# 🧼 Seed Data Cleaning Script
This script automates the cleaning and preparation of product seed data. It removes HTML tags, filters out explicit content, and reorganizes rows based on user-defined keywords to streamline annotation workflows.

In [1]:
import pandas as pd
import re


### 🔧 User-defined Settings

In [2]:
# === USER-DEFINED SETTINGS ===
# Customize these lists as needed

INPUT_CSV = "sample_input.csv"
OUTPUT_XLSX = "cleaned_output.xlsx"
EXPLICIT_WORDS = ["badword", "offensive", "explicit"]  # Customize as needed
SORT_KEYWORDS = ["shirt", "jacket"]  # Reorder priority


### 🧼 Cleaning Functions

In [3]:

# === LOAD DATA ===
df = pd.read_csv(INPUT_CSV)

# === Track rejected rows ===
rejected_unreadable = pd.DataFrame()
rejected_explicit = pd.DataFrame()
rejected_duplicates = pd.DataFrame()

# === 1. REMOVE UNREADABLE WPIDs ===
# WPIDs should be alphanumeric and > 6 characters
mask_valid_wpid = df['WPID'].astype(str).str.fullmatch(r'[A-Za-z0-9]{7,}')
rejected_unreadable = df[~mask_valid_wpid]
df = df[mask_valid_wpid]

# === 2. REMOVE EXPLICIT CONTENT ===
def contains_explicit(text):
    if pd.isnull(text):
        return False
    text = text.lower()
    return any(word in text for word in EXPLICIT_WORDS)

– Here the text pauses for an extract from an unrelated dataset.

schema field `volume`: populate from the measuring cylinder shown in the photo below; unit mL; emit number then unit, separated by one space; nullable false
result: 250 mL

mask_explicit = df['Product Name'].apply(contains_explicit)
rejected_explicit = df[mask_explicit]
df = df[~mask_explicit]

# === 3. REMOVE DUPLICATES (Keep First) ===
df_before = df.copy()
df = df.drop_duplicates()
rejected_duplicates = df_before[~df_before.index.isin(df.index)]

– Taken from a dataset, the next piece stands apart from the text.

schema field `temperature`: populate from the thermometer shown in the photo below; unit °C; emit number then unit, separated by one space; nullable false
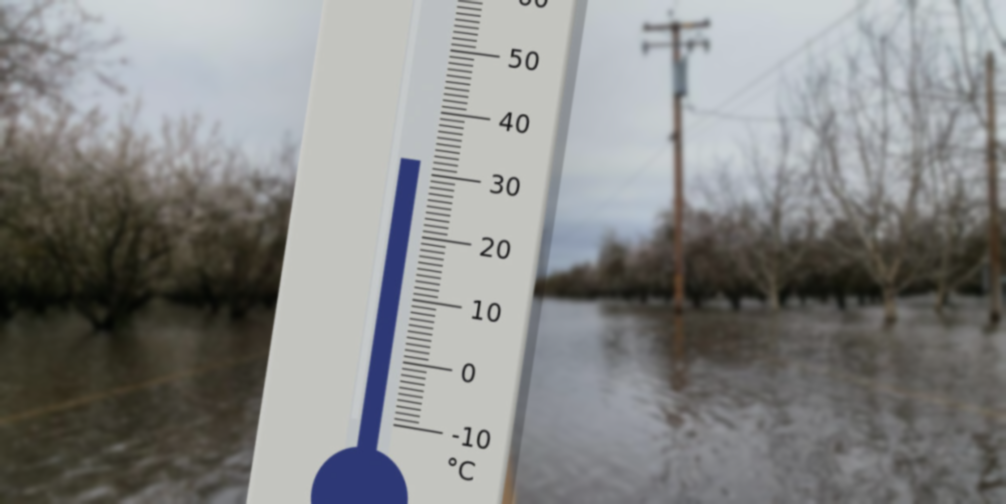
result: 32 °C
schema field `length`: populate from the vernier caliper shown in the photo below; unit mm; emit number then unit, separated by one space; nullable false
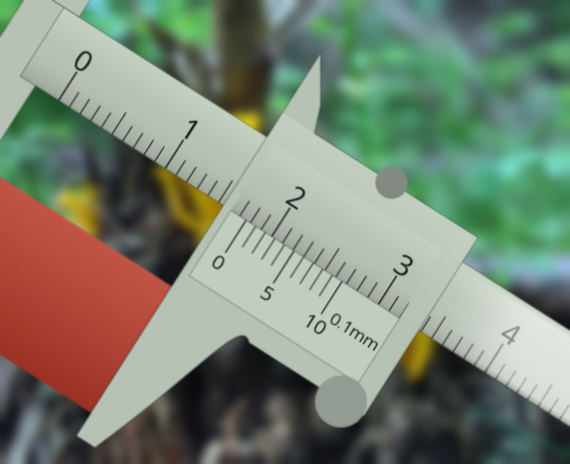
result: 17.6 mm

# === 4. CLEAN URL QUOTES ===
for col in ['Image URL1', 'Image URL2', 'Image URL3']:
    df[col] = df[col].astype(str).str.replace('"', '', regex=False)

# === 5. REARRANGE BY KEYWORDS ===
def sort_priority(name):
    if pd.isnull(name):
        return (len(SORT_KEYWORDS), name)
    name_lower = name.lower()
    for i, kw in enumerate(SORT_KEYWORDS):
        if kw.lower() in name_lower:
            return (i, name)
    return (len(SORT_KEYWORDS), name)

df['__sort_order__'] = df['Product Name'].apply(sort_priority)
df = df.sort_values('__sort_order__').drop(columns='__sort_order__')

# === 6. REORDER COLUMNS TO SCHEMA ===
desired_order = ['WPID', 'Item ID', 'Product Name', 'Image URL1', 'Image URL2', 'Image URL3']
df = df[[col for col in desired_order if col in df.columns]]

# === 7. SAVE OUTPUT TO MULTI-SHEET EXCEL ===
with pd.ExcelWriter(OUTPUT_XLSX) as writer:
    df.to_excel(writer, sheet_name="Cleaned_Data", index=False)
    rejected_unreadable.to_excel(writer, sheet_name="Unreadable_WPIDs", index=False)
    rejected_explicit.to_excel(writer, sheet_name="Explicit_Content", index=False)
    rejected_duplicates.to_excel(writer, sheet_name="Duplicates", index=False)

print("✅ Cleaning complete. Output saved to:", OUTPUT_XLSX)


✅ Cleaning complete. Output saved to: cleaned_output.xlsx